Added to this volatile environment was the impatience of many mainstream scholars with the slow pace of publication of the scrolls. While in the early years scroll editions had come out in a timely fashion, as the editors sensed the growing importance of the scrolls to the scholarly community they began writing comprehensive commentaries on the texts instead of simply publishing the texts and photographs and thereby allowing other scholars to make their historical and critical evaluations.
It was a situation Abegg saw from both sides in the late 1980s. He remembers the instructions that his Professor Tov had given him as Abegg was preparing to leave Hebrew University in Jerusalem and move to Hebrew Union University in Cincinnati to complete his doctorate under Ben Zion Wacholder.

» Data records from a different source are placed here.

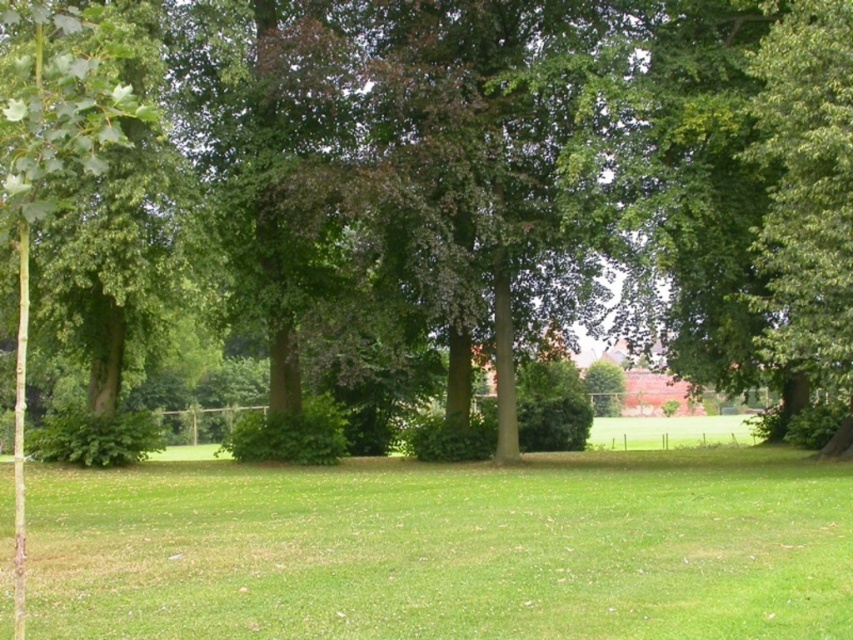
Question: Does green leafy tree at center have a lesser width compared to green grass at center?

Choices:
 (A) yes
 (B) no

Answer: (B)

Question: Can you confirm if green leafy tree at center is positioned to the left of green grass at center?

Choices:
 (A) no
 (B) yes

Answer: (A)

Question: Which point is farther to the camera?

Choices:
 (A) (805, 72)
 (B) (653, 461)

Answer: (B)

Question: Is green leafy tree at center behind green grass at center?

Choices:
 (A) yes
 (B) no

Answer: (B)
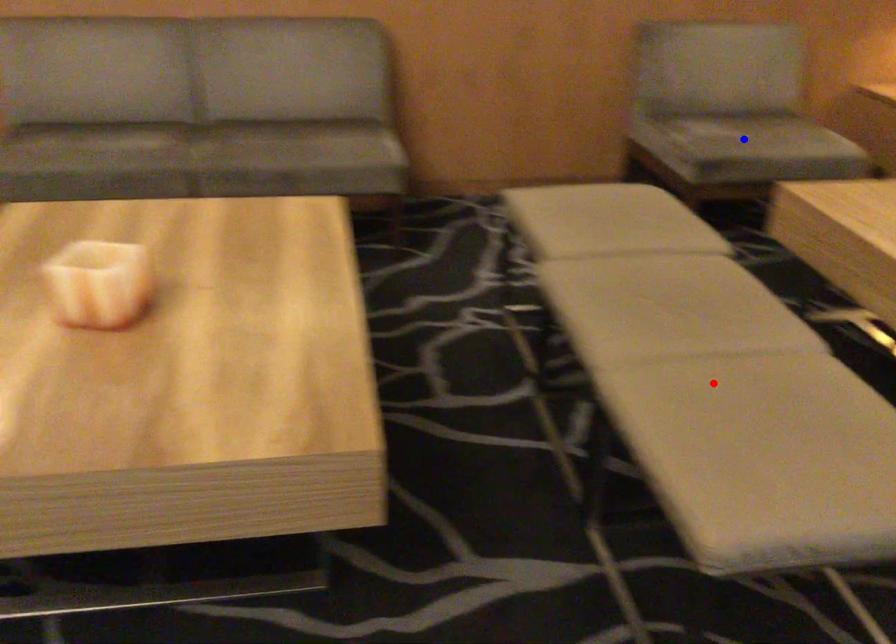
Question: Which of the two points in the image is closer to the camera?

Choices:
 (A) Blue point is closer.
 (B) Red point is closer.

Answer: (B)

As one of the scroll editors, Tov had sometimes given Abegg and the other students unpublished scroll materials to work on. "He told me directly, 'Don't show this to your professors back in the States.' "
"That was the first of the bells that went off in my head," says Abegg. "Here I am a master's student, and I'm going back to work with men that have gone a whole generation before me, and I can't show them this. That seemed strange."
In the press, perceptions of a scrolls cartel were not at all dispelled when John Strugnell, the chief editor of the scrolls, in 1991 called outside scholars who wanted access to the unpublished manuscripts "a bunch of fleas who are in the business of annoying us." Soon after, in a statement to a reporter for an Israeli newspaper, he asserted that the Jewish faith was "a horrible religion." Having undone himself, Strugnell was replaced by Tov as chief editor. In Cincinnati, in the meantime, Tov's former student had already begun his deed of rebellion.
As early as 1988, rumors had circulated that a concordance existed for the unpublished Dead Sea Scrolls. In magazines such as Biblical Archaeology Review, these rumors were flatly denied, but when Abegg's professor Wacholder met Strugnell at a conference in Israel, he learned that the concordance did exist, and that in the early years after the scrolls' discovery the editors had created 3x5 cards with transcriptions of corresponding fragments of the manuscripts. This helped them in their work and prevented them from overhandling the scrolls and scraps themselves. Wacholder, using his connections, eventually secured a copy of the secret concordance.